### What to work on
**A.** Translate this sentence from the post about an Android app's Gradle module graph into Spanish: "In the very beginning I had drawings and pictures of drawings from previous discussions with colleagues to guide my design."
**B.** Carry on the post about an Android app's Gradle module graph from its last sentence.

### Extracted text
Photo by Alla Hetman on Unsplash

As I’ve been writing my first highly modularized Android app for the last 6 months, I had to constantly look at how the dependency graph (composed by the Gradle modules) was evolving. You usually may have an initial idea on how your graph should look like, but new ideas and unexpected issues arise, so it’s hard to always stick to the plan and it’s normal to move things around once in a while, especially in the beginning of the project. Being able to look at the current graph structure really helps making decisions and move forward.

Look at this beauty.

In the very beginning I had drawings and pictures of drawings from previous discussions with colleagues to guide my design. As the graph was taking its own shape, I started using Jake Wharton's Gradle task to generate a visual representation of the graph so I could look at it from time to time. At some point I realized how valuable the information I was getting out of it was: it guided my decisions on how a new module could fit there, it helped me prevent circular dependencies, and it made me happy to see how the project was growing.

For the size of my project, I realized the graph would also be extremely helpful for someone getting onboarded in the codebase. So as I was randomly working in the README file one day, I thought to myself: "it would be cool to have the graph here, but it's a shame how it would get out of date super quickly". Until I gave it a bit more thought and the idea behind this blogpost was born.

### Raw data
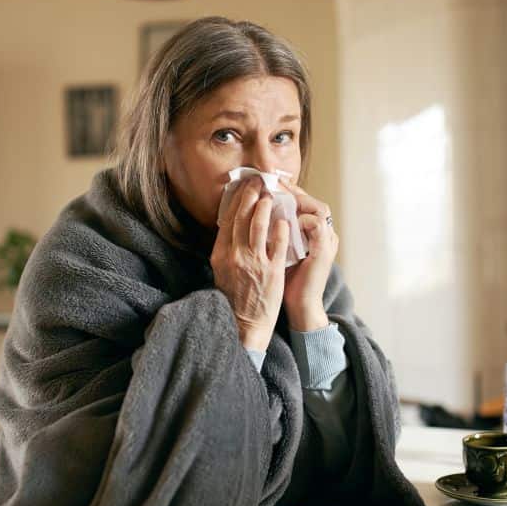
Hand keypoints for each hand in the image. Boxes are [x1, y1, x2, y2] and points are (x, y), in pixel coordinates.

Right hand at [211, 176, 289, 351]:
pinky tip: (285, 219)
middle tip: (258, 182)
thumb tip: (231, 227)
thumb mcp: (222, 271)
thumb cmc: (234, 297)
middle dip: (251, 196)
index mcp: (221, 254)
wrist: (244, 323)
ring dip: (265, 207)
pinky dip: (281, 229)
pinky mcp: (271, 271)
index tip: (244, 187)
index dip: (237, 200)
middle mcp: (236, 255)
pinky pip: (277, 244)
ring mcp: (254, 262)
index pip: (228, 220)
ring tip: (271, 196)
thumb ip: (226, 249)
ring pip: (259, 226)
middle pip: (242, 218)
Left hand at [279, 178, 337, 331]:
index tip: (264, 183)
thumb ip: (273, 234)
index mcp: (313, 232)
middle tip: (268, 182)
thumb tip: (251, 215)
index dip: (285, 192)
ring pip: (317, 207)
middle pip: (310, 200)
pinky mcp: (324, 250)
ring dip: (296, 200)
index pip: (302, 203)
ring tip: (275, 195)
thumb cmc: (288, 281)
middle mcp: (323, 233)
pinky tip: (282, 218)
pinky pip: (316, 224)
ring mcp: (326, 240)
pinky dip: (300, 219)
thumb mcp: (279, 252)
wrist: (300, 306)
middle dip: (289, 190)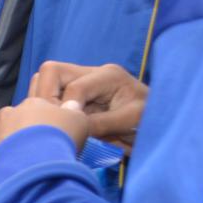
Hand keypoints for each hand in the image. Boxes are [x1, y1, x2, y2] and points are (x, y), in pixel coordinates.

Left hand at [0, 98, 88, 196]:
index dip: (37, 125)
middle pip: (4, 121)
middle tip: (27, 153)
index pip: (30, 109)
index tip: (46, 140)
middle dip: (12, 134)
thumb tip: (69, 105)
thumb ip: (72, 112)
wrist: (39, 163)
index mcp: (30, 107)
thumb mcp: (79, 120)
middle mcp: (6, 121)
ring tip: (4, 166)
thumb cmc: (61, 140)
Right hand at [30, 61, 147, 150]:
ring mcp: (81, 82)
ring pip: (44, 81)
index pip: (75, 87)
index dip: (66, 109)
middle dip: (45, 98)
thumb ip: (101, 123)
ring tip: (54, 126)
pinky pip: (48, 94)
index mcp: (109, 75)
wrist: (159, 124)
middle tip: (52, 125)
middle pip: (51, 72)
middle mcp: (91, 73)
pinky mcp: (75, 95)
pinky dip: (45, 109)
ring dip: (43, 103)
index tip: (69, 131)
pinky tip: (56, 126)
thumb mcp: (130, 123)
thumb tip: (70, 125)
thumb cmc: (150, 121)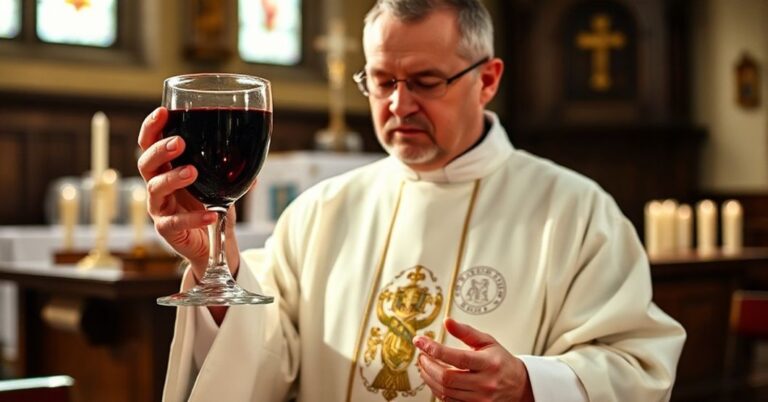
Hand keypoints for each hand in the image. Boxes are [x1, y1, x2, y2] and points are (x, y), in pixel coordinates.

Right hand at [137, 107, 240, 279]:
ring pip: (155, 188)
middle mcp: (157, 184)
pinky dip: (194, 217)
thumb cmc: (212, 204)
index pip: (150, 143)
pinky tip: (212, 212)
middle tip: (179, 143)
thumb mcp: (222, 180)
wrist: (214, 241)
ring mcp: (159, 207)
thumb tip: (254, 147)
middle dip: (159, 150)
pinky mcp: (166, 229)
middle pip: (146, 163)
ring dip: (173, 178)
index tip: (163, 112)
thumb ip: (231, 165)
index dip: (152, 127)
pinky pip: (175, 222)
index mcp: (166, 167)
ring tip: (192, 172)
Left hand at [414, 318, 533, 401]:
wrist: (519, 386)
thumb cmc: (501, 361)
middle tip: (421, 355)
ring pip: (445, 391)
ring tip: (424, 365)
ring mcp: (480, 399)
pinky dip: (437, 389)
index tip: (420, 341)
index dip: (434, 349)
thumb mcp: (487, 342)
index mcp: (489, 363)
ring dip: (429, 378)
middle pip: (447, 378)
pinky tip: (434, 379)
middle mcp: (485, 383)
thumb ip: (466, 331)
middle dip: (428, 366)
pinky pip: (449, 401)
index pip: (456, 357)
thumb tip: (447, 322)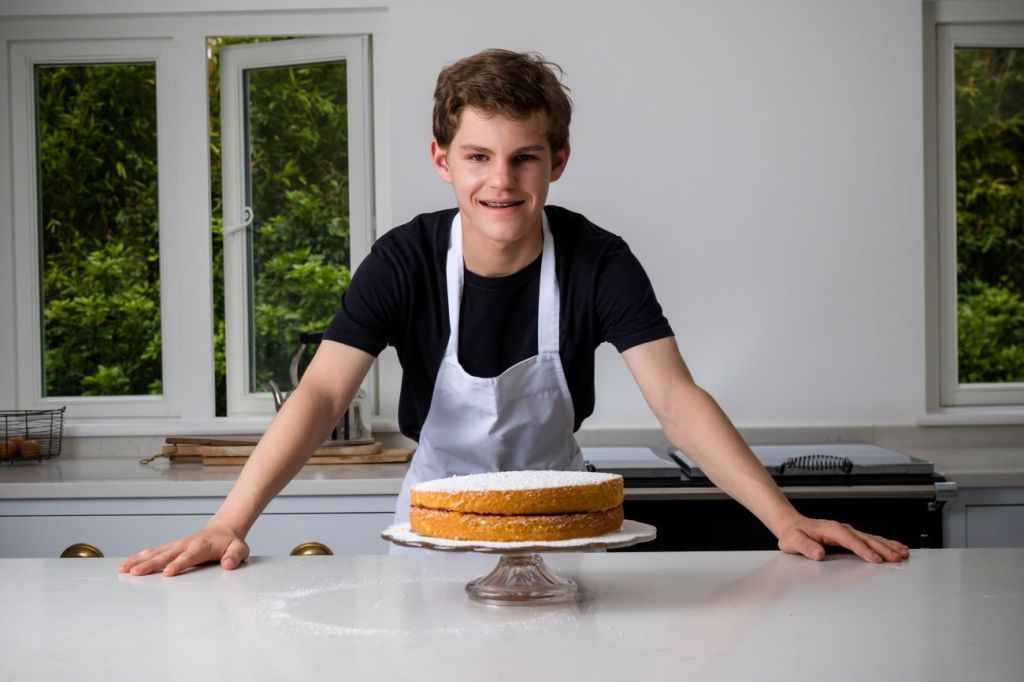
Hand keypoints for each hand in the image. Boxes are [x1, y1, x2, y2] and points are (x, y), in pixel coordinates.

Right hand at [117, 523, 249, 576]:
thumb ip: (234, 556)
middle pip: (165, 555)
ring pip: (155, 553)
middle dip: (150, 564)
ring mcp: (176, 545)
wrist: (223, 528)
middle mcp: (185, 544)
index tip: (167, 572)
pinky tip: (127, 565)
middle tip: (135, 573)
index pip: (188, 557)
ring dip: (139, 561)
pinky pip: (153, 552)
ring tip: (123, 569)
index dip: (178, 564)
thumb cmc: (230, 542)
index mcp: (201, 547)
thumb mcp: (239, 549)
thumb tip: (228, 564)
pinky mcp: (171, 547)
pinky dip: (139, 557)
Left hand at [776, 516, 909, 562]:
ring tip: (903, 553)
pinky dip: (885, 544)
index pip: (850, 540)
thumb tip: (818, 552)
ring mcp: (847, 532)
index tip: (875, 558)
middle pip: (866, 538)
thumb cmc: (793, 535)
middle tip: (898, 558)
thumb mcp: (793, 541)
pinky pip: (871, 540)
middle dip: (883, 548)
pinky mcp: (850, 537)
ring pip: (872, 539)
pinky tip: (896, 548)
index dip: (863, 549)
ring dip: (888, 546)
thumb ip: (805, 547)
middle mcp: (842, 529)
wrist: (792, 525)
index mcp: (830, 529)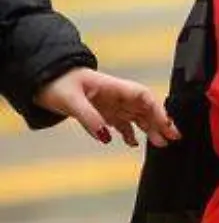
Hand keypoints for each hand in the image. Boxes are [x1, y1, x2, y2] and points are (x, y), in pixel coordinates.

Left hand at [34, 68, 180, 147]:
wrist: (41, 79)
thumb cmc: (57, 83)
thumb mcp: (71, 101)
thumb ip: (90, 119)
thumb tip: (107, 137)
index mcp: (113, 87)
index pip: (143, 96)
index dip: (157, 110)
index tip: (167, 124)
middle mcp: (116, 95)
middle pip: (145, 108)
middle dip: (160, 122)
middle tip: (173, 138)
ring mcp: (110, 103)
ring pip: (136, 116)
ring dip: (149, 129)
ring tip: (160, 144)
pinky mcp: (102, 111)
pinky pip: (121, 122)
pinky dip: (129, 132)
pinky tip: (132, 143)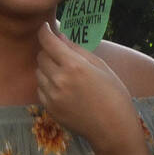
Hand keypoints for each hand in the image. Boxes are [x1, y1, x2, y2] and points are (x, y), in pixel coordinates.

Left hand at [36, 21, 138, 152]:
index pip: (49, 42)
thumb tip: (60, 37)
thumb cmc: (115, 94)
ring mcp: (51, 95)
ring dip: (47, 69)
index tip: (45, 27)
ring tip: (66, 75)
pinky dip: (48, 84)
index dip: (45, 32)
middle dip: (49, 52)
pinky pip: (40, 89)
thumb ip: (79, 51)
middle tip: (62, 55)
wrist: (112, 127)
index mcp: (75, 66)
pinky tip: (64, 89)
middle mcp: (59, 79)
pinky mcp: (48, 107)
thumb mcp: (102, 68)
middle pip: (41, 56)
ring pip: (39, 72)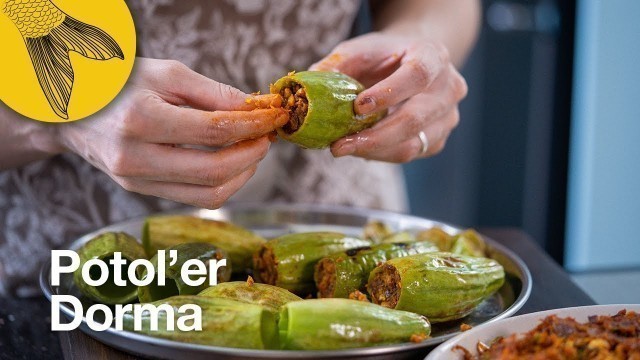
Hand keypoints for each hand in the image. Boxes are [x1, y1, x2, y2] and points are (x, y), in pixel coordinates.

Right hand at [54, 58, 287, 207]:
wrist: (72, 109)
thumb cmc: (120, 83)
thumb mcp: (166, 74)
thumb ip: (213, 93)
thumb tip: (255, 109)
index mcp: (141, 120)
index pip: (215, 132)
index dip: (253, 126)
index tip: (275, 117)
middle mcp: (135, 158)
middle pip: (215, 172)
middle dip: (252, 155)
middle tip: (268, 136)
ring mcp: (136, 180)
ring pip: (208, 194)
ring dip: (242, 174)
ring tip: (253, 148)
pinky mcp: (140, 191)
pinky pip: (194, 197)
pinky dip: (221, 182)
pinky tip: (231, 161)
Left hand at [311, 32, 467, 162]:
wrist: (413, 62)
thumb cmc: (384, 55)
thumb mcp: (360, 50)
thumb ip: (335, 66)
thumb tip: (304, 89)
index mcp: (433, 56)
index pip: (417, 76)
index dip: (388, 93)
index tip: (357, 108)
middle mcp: (448, 88)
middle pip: (415, 119)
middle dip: (373, 137)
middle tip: (338, 146)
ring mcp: (447, 117)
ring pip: (411, 145)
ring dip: (372, 150)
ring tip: (341, 148)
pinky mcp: (437, 139)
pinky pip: (407, 154)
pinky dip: (379, 154)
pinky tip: (358, 147)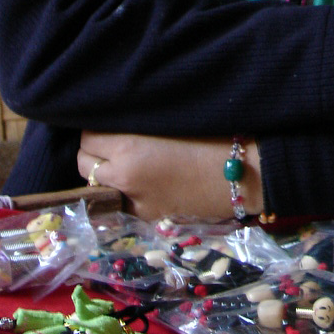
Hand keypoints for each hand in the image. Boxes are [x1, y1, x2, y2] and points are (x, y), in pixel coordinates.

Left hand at [78, 132, 263, 222]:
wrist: (248, 173)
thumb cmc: (216, 134)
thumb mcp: (170, 117)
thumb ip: (138, 120)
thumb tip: (116, 115)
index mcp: (128, 147)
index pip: (87, 136)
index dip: (98, 127)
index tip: (112, 121)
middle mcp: (124, 177)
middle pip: (85, 163)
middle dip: (96, 151)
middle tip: (116, 140)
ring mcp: (136, 202)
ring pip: (99, 187)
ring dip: (106, 173)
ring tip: (127, 161)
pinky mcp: (149, 218)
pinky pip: (122, 202)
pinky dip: (125, 191)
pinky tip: (144, 181)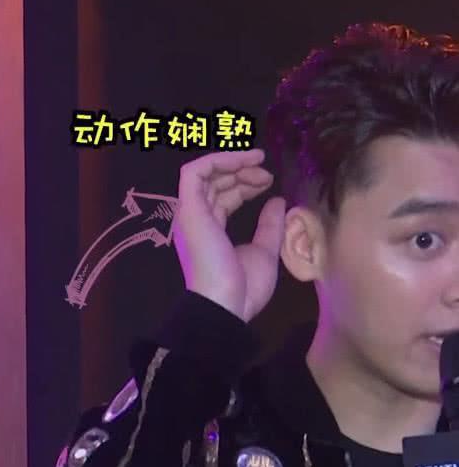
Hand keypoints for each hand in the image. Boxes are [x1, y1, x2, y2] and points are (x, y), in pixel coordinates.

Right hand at [173, 148, 285, 322]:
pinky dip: (218, 160)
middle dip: (242, 171)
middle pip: (215, 183)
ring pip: (205, 173)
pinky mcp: (189, 209)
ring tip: (260, 165)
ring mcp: (191, 213)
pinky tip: (243, 160)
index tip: (268, 181)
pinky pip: (194, 172)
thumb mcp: (265, 251)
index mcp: (212, 231)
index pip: (224, 197)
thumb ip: (269, 226)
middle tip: (267, 173)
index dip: (245, 184)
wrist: (227, 306)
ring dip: (234, 163)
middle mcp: (198, 219)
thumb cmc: (244, 287)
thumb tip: (277, 201)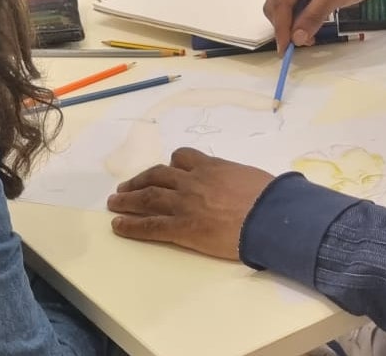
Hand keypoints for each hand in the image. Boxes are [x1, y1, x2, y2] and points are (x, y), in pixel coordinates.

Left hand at [107, 147, 274, 260]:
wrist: (270, 217)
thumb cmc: (271, 197)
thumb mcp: (254, 177)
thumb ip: (241, 178)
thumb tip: (248, 184)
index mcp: (212, 167)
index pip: (183, 158)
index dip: (172, 164)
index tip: (167, 168)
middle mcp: (192, 181)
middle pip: (157, 176)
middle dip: (139, 181)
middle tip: (126, 186)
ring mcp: (184, 204)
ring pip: (147, 197)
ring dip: (128, 199)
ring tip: (114, 202)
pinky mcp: (181, 228)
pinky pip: (150, 225)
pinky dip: (131, 225)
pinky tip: (118, 225)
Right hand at [263, 0, 385, 50]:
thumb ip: (313, 16)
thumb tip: (296, 38)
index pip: (280, 1)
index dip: (281, 27)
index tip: (285, 48)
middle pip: (276, 6)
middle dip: (285, 26)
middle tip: (299, 44)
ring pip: (284, 9)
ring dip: (292, 26)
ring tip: (307, 37)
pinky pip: (294, 8)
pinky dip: (299, 20)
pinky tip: (309, 28)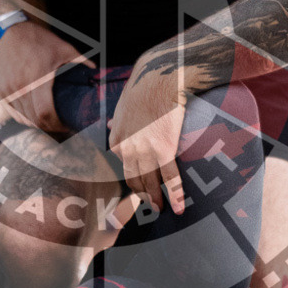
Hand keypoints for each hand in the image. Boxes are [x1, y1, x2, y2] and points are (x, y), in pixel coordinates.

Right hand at [0, 20, 93, 132]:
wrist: (8, 30)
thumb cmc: (38, 39)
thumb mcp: (63, 48)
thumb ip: (81, 62)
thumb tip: (96, 72)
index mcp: (37, 78)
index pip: (45, 113)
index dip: (57, 124)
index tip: (67, 125)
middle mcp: (19, 87)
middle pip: (34, 120)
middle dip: (49, 126)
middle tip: (60, 125)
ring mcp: (7, 90)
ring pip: (23, 118)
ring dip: (37, 123)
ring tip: (48, 120)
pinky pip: (12, 112)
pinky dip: (24, 117)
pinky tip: (33, 115)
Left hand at [108, 63, 186, 213]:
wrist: (160, 78)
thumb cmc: (143, 87)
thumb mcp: (122, 104)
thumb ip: (116, 120)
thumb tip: (108, 124)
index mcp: (116, 138)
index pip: (120, 165)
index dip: (129, 178)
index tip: (136, 188)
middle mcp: (127, 148)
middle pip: (133, 178)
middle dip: (140, 195)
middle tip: (148, 206)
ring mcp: (145, 150)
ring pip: (150, 182)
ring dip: (156, 199)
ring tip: (160, 210)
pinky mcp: (164, 149)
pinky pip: (170, 177)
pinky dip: (175, 194)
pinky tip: (179, 207)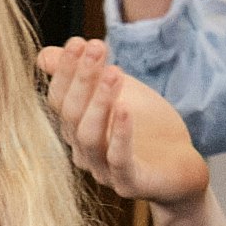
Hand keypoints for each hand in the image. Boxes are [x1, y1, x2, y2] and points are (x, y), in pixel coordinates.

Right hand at [42, 41, 208, 209]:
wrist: (181, 166)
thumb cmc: (147, 127)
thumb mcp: (118, 93)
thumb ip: (87, 76)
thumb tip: (45, 55)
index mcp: (75, 130)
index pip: (59, 99)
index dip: (66, 71)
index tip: (79, 42)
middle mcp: (82, 151)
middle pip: (71, 115)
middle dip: (83, 79)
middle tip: (97, 47)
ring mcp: (103, 170)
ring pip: (89, 136)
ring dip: (99, 102)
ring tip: (114, 72)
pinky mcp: (129, 184)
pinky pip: (119, 160)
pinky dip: (121, 134)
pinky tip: (126, 108)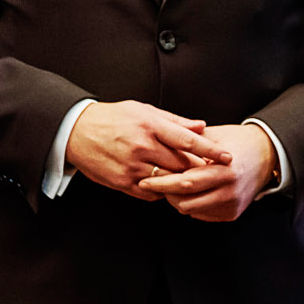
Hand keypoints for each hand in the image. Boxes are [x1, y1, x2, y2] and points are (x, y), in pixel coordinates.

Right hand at [65, 101, 230, 199]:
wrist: (76, 132)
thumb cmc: (113, 118)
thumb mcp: (143, 110)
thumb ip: (174, 121)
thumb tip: (202, 127)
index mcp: (150, 125)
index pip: (188, 141)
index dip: (210, 151)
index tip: (228, 157)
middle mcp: (142, 146)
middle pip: (181, 164)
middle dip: (196, 169)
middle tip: (207, 170)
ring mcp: (132, 166)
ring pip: (168, 181)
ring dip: (180, 182)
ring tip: (187, 180)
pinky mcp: (122, 182)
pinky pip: (151, 193)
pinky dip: (161, 191)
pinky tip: (162, 184)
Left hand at [138, 124, 276, 221]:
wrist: (266, 154)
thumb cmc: (237, 141)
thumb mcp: (213, 136)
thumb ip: (188, 142)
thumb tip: (158, 147)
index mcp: (225, 170)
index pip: (186, 182)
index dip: (162, 183)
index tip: (144, 180)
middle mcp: (230, 190)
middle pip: (185, 201)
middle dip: (165, 193)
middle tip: (151, 184)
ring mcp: (232, 204)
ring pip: (191, 210)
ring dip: (176, 199)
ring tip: (170, 185)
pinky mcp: (232, 214)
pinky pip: (201, 214)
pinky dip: (190, 204)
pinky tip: (187, 192)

### Responses
**A.** Al principio tenía dibujos y fotos de dibujos de conversaciones anteriores con colegas para guiar mi diseño.

**B.**
Show me the code

This gist has everything you need, but you can also look at it in action in this repo. There's really not a lot to it:

  1. We need the projectDependencyGraph Gradle task, so the first step is to add it in our project and reference it in our root build file.
  2. There's a small change we need to make there, though: it originally creates the dot file within rootProject.buildDir, which is usually ignored by our version control system. Instead, we can use rootProject.rootDir and place the graph somewhere within our project.
  3. Then we need to define the GitHub action that will automatically generate, commit and push the graph. This is what the job looks like:
We’re using GitHub Actions here, but it’s most likely possible to write those same steps with your favorite tool.

Thankfully there's a great GitHub action that sets up Graphviz for us, which is the tool used by the Gradle task to generate the graph. That's our second step there: ts-graphviz/setup-graphviz@v1. Third step is then running the task to generate the graph.

Once we have the graph, we need to commit it. We simply run a few Git commands to setup the user that'll own the commit and for the commit itself. We want to make sure the command doesn't fail if there are no changes (maybe the graph hasn't changed since the last time it was updated), that's why the command looks odd. Don't ask me about it, I just copied from here 💁‍♂️

Lastly we have to push, and again there's an action for that. Even though our action is pushing to master, it won't trigger a new run even if the workflow is configured to be triggered by pushes to master, so there's no concern around being stuck in recursive runs.

Show me the graph

With the Gradle task and the GitHub action in place, we can now simply reference the graph PNG file like this in the README:

It'll depend on what output directory we chose, but that's pretty much it! ✨

It's great to see the magic happening:

I wish all documentation could update itself like that.